You've no doubt heard the news by now: Facebook has agreed a $19bn deal to buy out hugely popular messaging surface Whatsapp.
But what does the deal – comprising $16bn in cash in $3bn in Facebook stocks – mean for the everyday user of both services? The answer, for now at least, is not much.
Whatsapp has grown rapidly over the past few years to become the most popular chat application on the mobile web with around 450m users. Its popularity is largely down to the fact that it's avoided tacking on the kind of add-ons and gimmicks that have made Facebook unacceptably bloated for many users.
It's all about the chat, in other words, and users are charged a nominal $1 a year subscription fee, a small price to pay for a chat service that's totally eclipsed good old text messaging for a large part of that 450m user base.
However, with Facebook set to take over the reins, should we be concerned that Whatsapp's days of chat without the bloat are numbered?
Surprisingly, it seems not – or at least not in the short term. Facebook says it will leave its latest trinket to do its own thing, and is more interested in growing user numbers than making a quick buck.

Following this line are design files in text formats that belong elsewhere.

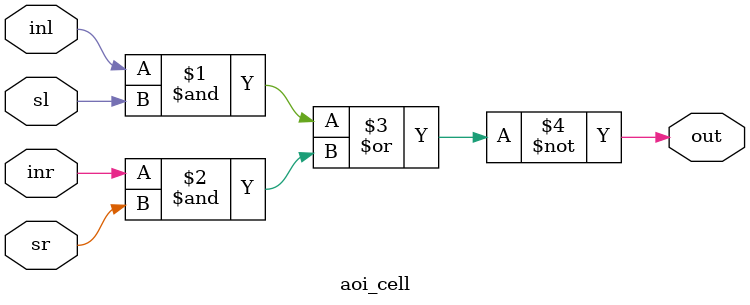
<source format=v>
`timescale 1ns / 1ps
module aoi_cell(output out,
					 input inl,
					 input inr,
					 input sl,
					 input sr);
					 
assign out = ~((inl & sl) | (inr & sr));					 

endmodule

</source>
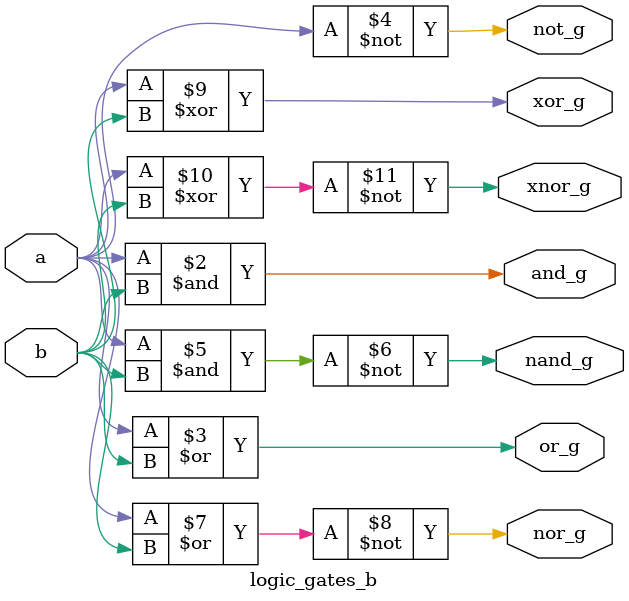
<source format=v>
`timescale 1ns / 1ps
module logic_gates_b(
    input a, b,
    output reg and_g,
    output reg or_g,
    output reg not_g,
    output reg nand_g,
    output reg nor_g,
    output reg xor_g,
    output reg xnor_g
);
    always @(*) begin
        and_g  = a & b;
        or_g   = a | b;
        not_g  = ~a;
        nand_g = ~(a & b);
        nor_g  = ~(a | b);
        xor_g  = a ^ b;
        xnor_g = ~(a ^ b);
    end
endmodule

</source>
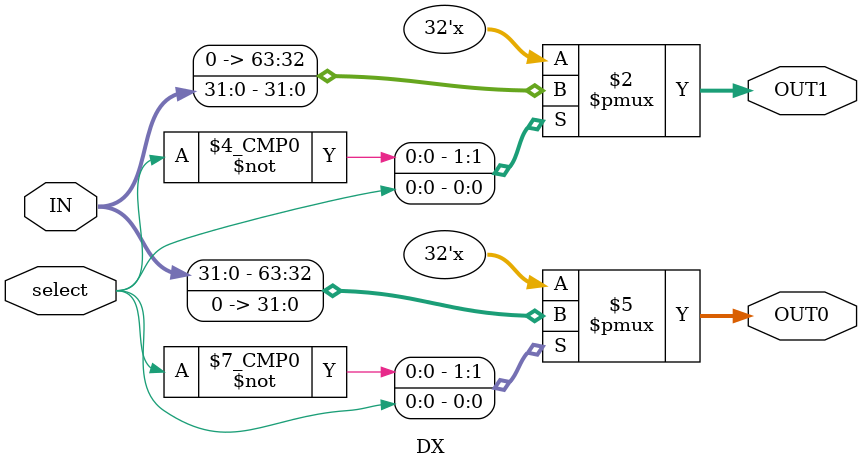
<source format=v>

module DX(
    input [31:0] IN,  
    input select,     
    output reg [31:0] OUT0, // Salida 0
    output reg [31:0] OUT1  // Salida 1
);

always @(*) begin
    // Filtramos
    case (select)
        1'b0: begin
            OUT0 = IN; 		// Va a la ALU
            OUT1 = 32'b0; 	// OUT1 no se usa en este caso
        end
        1'b1: begin
            OUT0 = 32'b0; 	// OUT0 no se usa en este caso
            OUT1 = IN; 		// Va como dirección de memoria hacia la MD
        end
    endcase
end
endmodule

</source>
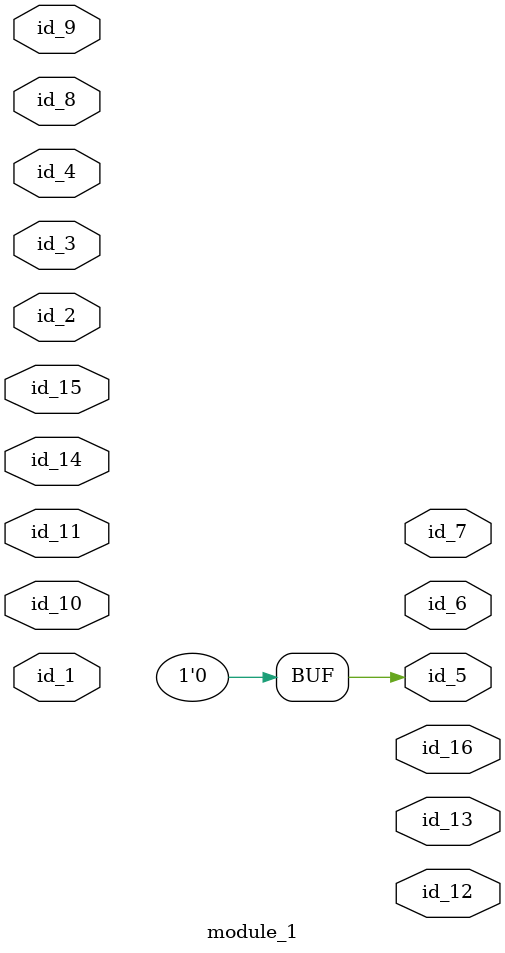
<source format=v>
module module_0 ();
  assign id_1 = id_1;
endmodule
module module_1 (
    id_1,
    id_2,
    id_3,
    id_4,
    id_5,
    id_6,
    id_7,
    id_8,
    id_9,
    id_10,
    id_11,
    id_12,
    id_13,
    id_14,
    id_15,
    id_16
);
  output wire id_16;
  input wire id_15;
  input wire id_14;
  output wire id_13;
  output wire id_12;
  inout wire id_11;
  input wire id_10;
  inout wire id_9;
  input wire id_8;
  output wire id_7;
  output wire id_6;
  output wire id_5;
  input wire id_4;
  inout wire id_3;
  input wire id_2;
  inout wire id_1;
  parameter id_17 = id_11;
  module_0 modCall_1 ();
  assign id_5 = -1'b0;
  wire id_18, id_19;
endmodule

</source>
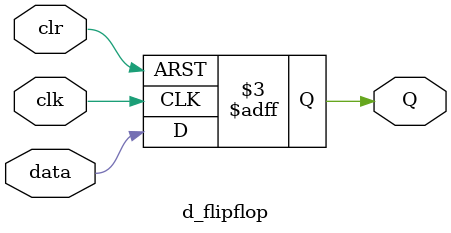
<source format=v>
`timescale 1ns / 1ps


module d_flipflop(
    input clk,
    input data,
    input clr,
    output reg Q = 0
    );
    always @(posedge clr, posedge clk) begin
        if (clr)
            Q <= 0;
        else if (clk)
            Q <= data;
    end
endmodule

</source>
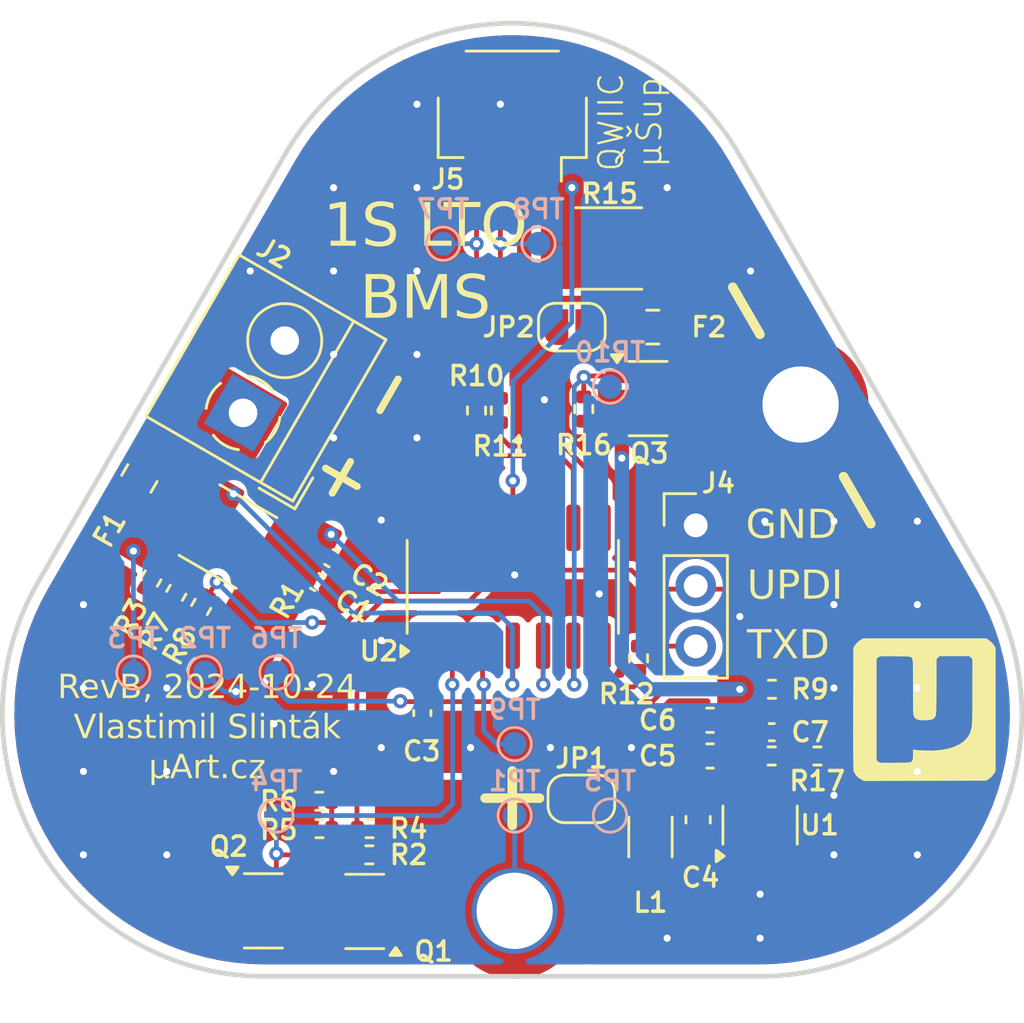
<source format=kicad_pcb>
(kicad_pcb
	(version 20240108)
	(generator "pcbnew")
	(generator_version "8.0")
	(general
		(thickness 1.09)
		(legacy_teardrops no)
	)
	(paper "A4")
	(title_block
		(title "LTO Battery Management System")
		(date "2024-10-24")
		(rev "B")
		(company "µArt.cz")
		(comment 1 "Vlastimil Slinták")
	)
	(layers
		(0 "F.Cu" signal)
		(31 "B.Cu" signal)
		(32 "B.Adhes" user "B.Adhesive")
		(33 "F.Adhes" user "F.Adhesive")
		(34 "B.Paste" user)
		(35 "F.Paste" user)
		(36 "B.SilkS" user "B.Silkscreen")
		(37 "F.SilkS" user "F.Silkscreen")
		(38 "B.Mask" user)
		(39 "F.Mask" user)
		(40 "Dwgs.User" user "User.Drawings")
		(41 "Cmts.User" user "User.Comments")
		(42 "Eco1.User" user "User.Eco1")
		(43 "Eco2.User" user "User.Eco2")
		(44 "Edge.Cuts" user)
		(45 "Margin" user)
		(46 "B.CrtYd" user "B.Courtyard")
		(47 "F.CrtYd" user "F.Courtyard")
		(48 "B.Fab" user)
		(49 "F.Fab" user)
		(50 "User.1" user)
		(51 "User.2" user)
		(52 "User.3" user)
		(53 "User.4" user)
		(54 "User.5" user)
		(55 "User.6" user)
		(56 "User.7" user)
		(57 "User.8" user)
		(58 "User.9" user)
	)
	(setup
		(stackup
			(layer "F.SilkS"
				(type "Top Silk Screen")
			)
			(layer "F.Paste"
				(type "Top Solder Paste")
			)
			(layer "F.Mask"
				(type "Top Solder Mask")
				(thickness 0.01)
			)
			(layer "F.Cu"
				(type "copper")
				(thickness 0.035)
			)
			(layer "dielectric 1"
				(type "core")
				(thickness 1)
				(material "FR4")
				(epsilon_r 4.5)
				(loss_tangent 0.02)
			)
			(layer "B.Cu"
				(type "copper")
				(thickness 0.035)
			)
			(layer "B.Mask"
				(type "Bottom Solder Mask")
				(thickness 0.01)
			)
			(layer "B.Paste"
				(type "Bottom Solder Paste")
			)
			(layer "B.SilkS"
				(type "Bottom Silk Screen")
			)
			(copper_finish "None")
			(dielectric_constraints no)
		)
		(pad_to_mask_clearance 0)
		(allow_soldermask_bridges_in_footprints no)
		(aux_axis_origin 155.254862 123.000002)
		(grid_origin 155.254862 123.000002)
		(pcbplotparams
			(layerselection 0x00010fc_ffffffff)
			(plot_on_all_layers_selection 0x0000000_00000000)
			(disableapertmacros no)
			(usegerberextensions no)
			(usegerberattributes yes)
			(usegerberadvancedattributes yes)
			(creategerberjobfile yes)
			(dashed_line_dash_ratio 12.000000)
			(dashed_line_gap_ratio 3.000000)
			(svgprecision 4)
			(plotframeref no)
			(viasonmask no)
			(mode 1)
			(useauxorigin no)
			(hpglpennumber 1)
			(hpglpenspeed 20)
			(hpglpendiameter 15.000000)
			(pdf_front_fp_property_popups yes)
			(pdf_back_fp_property_popups yes)
			(dxfpolygonmode yes)
			(dxfimperialunits yes)
			(dxfusepcbnewfont yes)
			(psnegative no)
			(psa4output no)
			(plotreference yes)
			(plotvalue yes)
			(plotfptext yes)
			(plotinvisibletext no)
			(sketchpadsonfab no)
			(subtractmaskfromsilk no)
			(outputformat 1)
			(mirror no)
			(drillshape 1)
			(scaleselection 1)
			(outputdirectory "")
		)
	)
	(net 0 "")
	(net 1 "GND")
	(net 2 "ADC_LP")
	(net 3 "Net-(U1-V_{FB})")
	(net 4 "VCC")
	(net 5 "+BATT")
	(net 6 "SCL")
	(net 7 "SDA")
	(net 8 "Net-(Q1-D)")
	(net 9 "CUTOFF")
	(net 10 "ADC_LN")
	(net 11 "ADC_BATT")
	(net 12 "Net-(U1-SW)")
	(net 13 "UPDI")
	(net 14 "ADC_SP")
	(net 15 "Net-(JP2-A)")
	(net 16 "3V3CUTOFF")
	(net 17 "TXD")
	(net 18 "Net-(J2-Pin_1)")
	(net 19 "Net-(U2-PB2)")
	(net 20 "ADC_LOAD")
	(net 21 "Net-(Q3-D)")
	(net 22 "Net-(JP1-A)")
	(net 23 "Net-(U2-PA5)")
	(net 24 "Net-(J5-Pin_4)")
	(net 25 "Net-(J5-Pin_3)")
	(net 26 "Net-(J5-Pin_2)")
	(footprint "Package_TO_SOT_SMD:SOT-23-3" (layer "F.Cu") (at 144.707362 123.000002))
	(footprint "Fuse:Fuse_0805_2012Metric" (layer "F.Cu") (at 139.504862 104.850002 60))
	(footprint "Capacitor_SMD:C_0402_1005Metric" (layer "F.Cu") (at 166.044862 115.500002 180))
	(footprint "Fuse:Fuse_0805_2012Metric" (layer "F.Cu") (at 161.054862 98.500002 180))
	(footprint "Resistor_SMD:R_0402_1005Metric" (layer "F.Cu") (at 140.004862 109.050002 -120))
	(footprint "Resistor_SMD:R_0402_1005Metric" (layer "F.Cu") (at 158.154862 101.940002 90))
	(footprint "Resistor_SMD:R_0402_1005Metric" (layer "F.Cu") (at 147.064862 119.550002 180))
	(footprint "Resistor_SMD:R_1812_4532Metric" (layer "F.Cu") (at 159.204862 95.200002 180))
	(footprint "Resistor_SMD:R_0402_1005Metric" (layer "F.Cu") (at 166.054862 113.700002))
	(footprint "Resistor_SMD:R_0402_1005Metric" (layer "F.Cu") (at 166.044862 116.500002 180))
	(footprint "Resistor_SMD:R_0402_1005Metric" (layer "F.Cu") (at 149.154862 120.650002 180))
	(footprint "Inductor_SMD:L_1206_3216Metric" (layer "F.Cu") (at 160.954862 119.900002 -90))
	(footprint "Resistor_SMD:R_0402_1005Metric" (layer "F.Cu") (at 142.099862 110.241675 -120))
	(footprint "MountingHole:MountingHole_3.2mm_M3_ISO7380_Pad_TopOnly" (layer "F.Cu") (at 167.254862 101.750002 30))
	(footprint "Resistor_SMD:R_0402_1005Metric" (layer "F.Cu") (at 141.054862 109.650002 -120))
	(footprint "Capacitor_SMD:C_0402_1005Metric" (layer "F.Cu") (at 147.554862 108.200002 -30))
	(footprint "Resistor_SMD:R_0402_1005Metric" (layer "F.Cu") (at 153.654862 102.000002 -90))
	(footprint "Capacitor_SMD:C_0603_1608Metric" (layer "F.Cu") (at 162.954862 119.175002 -90))
	(footprint "Package_SO:SOIC-14_3.9x8.7mm_P1.27mm" (layer "F.Cu") (at 155.177362 109.400002 90))
	(footprint "Jumper:SolderJumper-2_P1.3mm_Bridged_RoundedPad1.0x1.5mm" (layer "F.Cu") (at 158.054862 118.300002 180))
	(footprint "Capacitor_SMD:C_0603_1608Metric" (layer "F.Cu") (at 163.454862 116.500002 180))
	(footprint "Resistor_SMD:R_0402_1005Metric" (layer "F.Cu") (at 147.054862 118.400002 180))
	(footprint "Resistor_SMD:R_0402_1005Metric" (layer "F.Cu") (at 154.654862 102.000002 -90))
	(footprint "Capacitor_SMD:C_0603_1608Metric" (layer "F.Cu") (at 163.454862 115.000002 180))
	(footprint "Resistor_SMD:R_1812_4532Metric" (layer "F.Cu") (at 143.223612 107.288103 150))
	(footprint "Resistor_SMD:R_0402_1005Metric" (layer "F.Cu") (at 149.164862 119.550002 180))
	(footprint "Jumper:SolderJumper-2_P1.3mm_Open_RoundedPad1.0x1.5mm" (layer "F.Cu") (at 157.654862 98.500002 180))
	(footprint "Capacitor_SMD:C_0402_1005Metric" (layer "F.Cu") (at 151.379862 114.700002 -90))
	(footprint "TerminalBlock_4Ucon:TerminalBlock_4Ucon_1x02_P3.50mm_Horizontal" (layer "F.Cu") (at 143.854862 102.100002 60))
	(footprint "LOGO" (layer "F.Cu") (at 172.454862 114.550002))
	(footprint "Capacitor_SMD:C_0402_1005Metric" (layer "F.Cu") (at 146.954862 109.200002 -30))
	(footprint "Resistor_SMD:R_0402_1005Metric" (layer "F.Cu") (at 160.454862 112.400002 -90))
	(footprint "Package_TO_SOT_SMD:SOT-23-6" (layer "F.Cu") (at 165.554862 119.400002 90))
	(footprint "Connector_PinHeader_2.54mm:PinHeader_1x03_P2.54mm_Vertical" (layer "F.Cu") (at 162.854862 106.820002))
	(footprint "Package_TO_SOT_SMD:SOT-23-3" (layer "F.Cu") (at 148.962362 123.025002 180))
	(footprint "MountingHole:MountingHole_3.2mm_M3_ISO7380_Pad_TopOnly" (layer "F.Cu") (at 155.254862 123.000002))
	(footprint "Connector_JST:JST_SH_SM04B-SRSS-TB_1x04-1MP_P1.00mm_Horizontal" (layer "F.Cu") (at 155.154862 89.600002 180))
	(footprint "Package_TO_SOT_SMD:SOT-23-3" (layer "F.Cu") (at 160.854862 101.500002))
	(footprint "Resistor_SMD:R_0402_1005Metric" (layer "F.Cu") (at 167.964862 116.500002 180))
	(footprint "TestPoint:TestPoint_Pad_D1.0mm" (layer "B.Cu") (at 152.254862 95.000002 180))
	(footprint "TestPoint:TestPoint_Pad_D1.0mm"
		(layer "B.Cu")
		(uuid "2d155800-bba9-4896-afd2-105e93b0b335")
		(at 145.254862 11
... [245190 chars truncated]
</source>
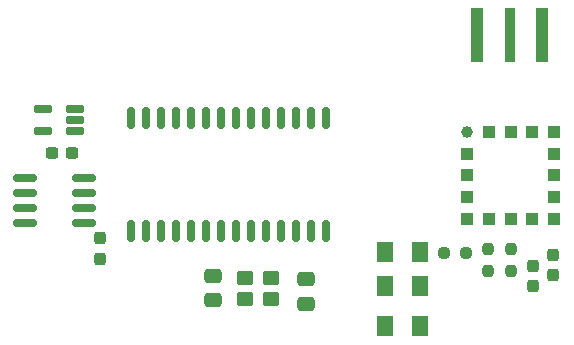
<source format=gtp>
%TF.GenerationSoftware,KiCad,Pcbnew,9.0.5+dfsg-1*%
%TF.CreationDate,2026-01-16T04:56:34+00:00*%
%TF.ProjectId,gps_2,6770735f-322e-46b6-9963-61645f706362,AA*%
%TF.SameCoordinates,Original*%
%TF.FileFunction,Paste,Top*%
%TF.FilePolarity,Positive*%
%FSLAX46Y46*%
G04 Gerber Fmt 4.6, Leading zero omitted, Abs format (unit mm)*
G04 Created by KiCad (PCBNEW 9.0.5+dfsg-1) date 2026-01-16 04:56:34*
%MOMM*%
%LPD*%
G01*
G04 APERTURE LIST*
G04 Aperture macros list*
%AMRoundRect*
0 Rectangle with rounded corners*
0 $1 Rounding radius*
0 $2 $3 $4 $5 $6 $7 $8 $9 X,Y pos of 4 corners*
0 Add a 4 corners polygon primitive as box body*
4,1,4,$2,$3,$4,$5,$6,$7,$8,$9,$2,$3,0*
0 Add four circle primitives for the rounded corners*
1,1,$1+$1,$2,$3*
1,1,$1+$1,$4,$5*
1,1,$1+$1,$6,$7*
1,1,$1+$1,$8,$9*
0 Add four rect primitives between the rounded corners*
20,1,$1+$1,$2,$3,$4,$5,0*
20,1,$1+$1,$4,$5,$6,$7,0*
20,1,$1+$1,$6,$7,$8,$9,0*
20,1,$1+$1,$8,$9,$2,$3,0*%
G04 Aperture macros list end*
%ADD10RoundRect,0.250000X0.475000X-0.337500X0.475000X0.337500X-0.475000X0.337500X-0.475000X-0.337500X0*%
%ADD11RoundRect,0.250000X-0.475000X0.337500X-0.475000X-0.337500X0.475000X-0.337500X0.475000X0.337500X0*%
%ADD12RoundRect,0.250000X0.450000X0.350000X-0.450000X0.350000X-0.450000X-0.350000X0.450000X-0.350000X0*%
%ADD13RoundRect,0.150000X0.150000X-0.750000X0.150000X0.750000X-0.150000X0.750000X-0.150000X-0.750000X0*%
%ADD14RoundRect,0.150000X-0.825000X-0.150000X0.825000X-0.150000X0.825000X0.150000X-0.825000X0.150000X0*%
%ADD15RoundRect,0.162500X0.617500X0.162500X-0.617500X0.162500X-0.617500X-0.162500X0.617500X-0.162500X0*%
%ADD16R,0.850000X4.560000*%
%ADD17R,1.000000X4.560000*%
%ADD18RoundRect,0.250001X0.462499X0.624999X-0.462499X0.624999X-0.462499X-0.624999X0.462499X-0.624999X0*%
%ADD19RoundRect,0.237500X-0.237500X0.300000X-0.237500X-0.300000X0.237500X-0.300000X0.237500X0.300000X0*%
%ADD20RoundRect,0.237500X-0.300000X-0.237500X0.300000X-0.237500X0.300000X0.237500X-0.300000X0.237500X0*%
%ADD21RoundRect,0.237500X-0.237500X0.287500X-0.237500X-0.287500X0.237500X-0.287500X0.237500X0.287500X0*%
%ADD22C,0.990600*%
%ADD23R,0.990600X0.990600*%
%ADD24RoundRect,0.237500X-0.237500X0.250000X-0.237500X-0.250000X0.237500X-0.250000X0.237500X0.250000X0*%
%ADD25RoundRect,0.237500X0.250000X0.237500X-0.250000X0.237500X-0.250000X-0.237500X0.250000X-0.237500X0*%
%ADD26RoundRect,0.250001X-0.462499X-0.624999X0.462499X-0.624999X0.462499X0.624999X-0.462499X0.624999X0*%
G04 APERTURE END LIST*
D10*
%TO.C,C11*%
X148070000Y-124777500D03*
X148070000Y-122702500D03*
%TD*%
D11*
%TO.C,C12*%
X155950000Y-123000000D03*
X155950000Y-125075000D03*
%TD*%
D12*
%TO.C,Y1*%
X152927499Y-122950000D03*
X150727499Y-122950000D03*
X150727499Y-124650000D03*
X152927499Y-124650000D03*
%TD*%
D13*
%TO.C,U2*%
X141145000Y-118925000D03*
X142415000Y-118925000D03*
X143685000Y-118925000D03*
X144955000Y-118925000D03*
X146225000Y-118925000D03*
X147495000Y-118925000D03*
X148765000Y-118925000D03*
X150035000Y-118925000D03*
X151305000Y-118925000D03*
X152575000Y-118925000D03*
X153845000Y-118925000D03*
X155115000Y-118925000D03*
X156385000Y-118925000D03*
X157655000Y-118925000D03*
X157655000Y-109325000D03*
X156385000Y-109325000D03*
X155115000Y-109325000D03*
X153845000Y-109325000D03*
X152575000Y-109325000D03*
X151305000Y-109325000D03*
X150035000Y-109325000D03*
X148765000Y-109325000D03*
X147495000Y-109325000D03*
X146225000Y-109325000D03*
X144955000Y-109325000D03*
X143685000Y-109325000D03*
X142415000Y-109325000D03*
X141145000Y-109325000D03*
%TD*%
D14*
%TO.C,U3*%
X132152500Y-114405000D03*
X132152500Y-115675000D03*
X132152500Y-116945000D03*
X132152500Y-118215000D03*
X137102500Y-118215000D03*
X137102500Y-116945000D03*
X137102500Y-115675000D03*
X137102500Y-114405000D03*
%TD*%
D15*
%TO.C,U4*%
X136350000Y-110467500D03*
X136350000Y-109517500D03*
X136350000Y-108567500D03*
X133650000Y-108567500D03*
X133650000Y-110467500D03*
%TD*%
D16*
%TO.C,J3*%
X173177200Y-102362000D03*
D17*
X175947200Y-102362000D03*
X170407200Y-102362000D03*
%TD*%
D18*
%TO.C,D3*%
X165580000Y-123620000D03*
X162605000Y-123620000D03*
%TD*%
D19*
%TO.C,C14*%
X138479700Y-119557800D03*
X138479700Y-121282800D03*
%TD*%
D20*
%TO.C,C5*%
X134387500Y-112290000D03*
X136112500Y-112290000D03*
%TD*%
D18*
%TO.C,D2*%
X165580000Y-127010000D03*
X162605000Y-127010000D03*
%TD*%
D21*
%TO.C,L1*%
X175125000Y-121850000D03*
X175125000Y-123600000D03*
%TD*%
D22*
%TO.C,U1*%
X169550000Y-110524000D03*
D23*
X171400001Y-110524000D03*
X173250000Y-110524000D03*
X175099999Y-110524000D03*
X176950000Y-110524000D03*
X176950000Y-112374001D03*
X176950000Y-114224000D03*
X176950000Y-116073999D03*
X176950000Y-117924000D03*
X175099999Y-117924000D03*
X173250000Y-117924000D03*
X171400001Y-117924000D03*
X169550000Y-117924000D03*
X169550000Y-116073999D03*
X169550000Y-114224000D03*
X169550000Y-112374001D03*
%TD*%
D24*
%TO.C,R2*%
X173285000Y-120467500D03*
X173285000Y-122292500D03*
%TD*%
D25*
%TO.C,R1*%
X169437500Y-120750000D03*
X167612500Y-120750000D03*
%TD*%
D24*
%TO.C,R3*%
X171325000Y-120475000D03*
X171325000Y-122300000D03*
%TD*%
D21*
%TO.C,L2*%
X176850000Y-120925000D03*
X176850000Y-122675000D03*
%TD*%
D26*
%TO.C,D1*%
X162612500Y-120700000D03*
X165587500Y-120700000D03*
%TD*%
M02*

</source>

While Facebook is obviously massively popular around the globe, Facebook Messenger is less so, and some of the markets where it's been the least successful – Europe, Latin America and India – are exactly where Whatsapp is the strongest.
By bringing Whatsapp under its umbrella to join the likes of Instagram, Facebook is taking another step forward towards realising the kind of self-contained ecosystem that has turned Google into such a massive force in the digital world.
It's not there yet, obviously, but that's clearly what it's looking to build. And even if Whatsapp remains ad-free and cheap or free to use, Facebook can still make plenty of money from incorporating user data into its database, thereby giving advertisers a clearer target for their marketing efforts on Facebook itself.
So while a $19bn price tag seems huge considering the relatively modest income Whatsapp generates, this is about empire-building, about matching the likes of Google, Amazon, Apple and Microsoft in a high-stakes technology land-grab where it's about what you own, not how much you paid for it.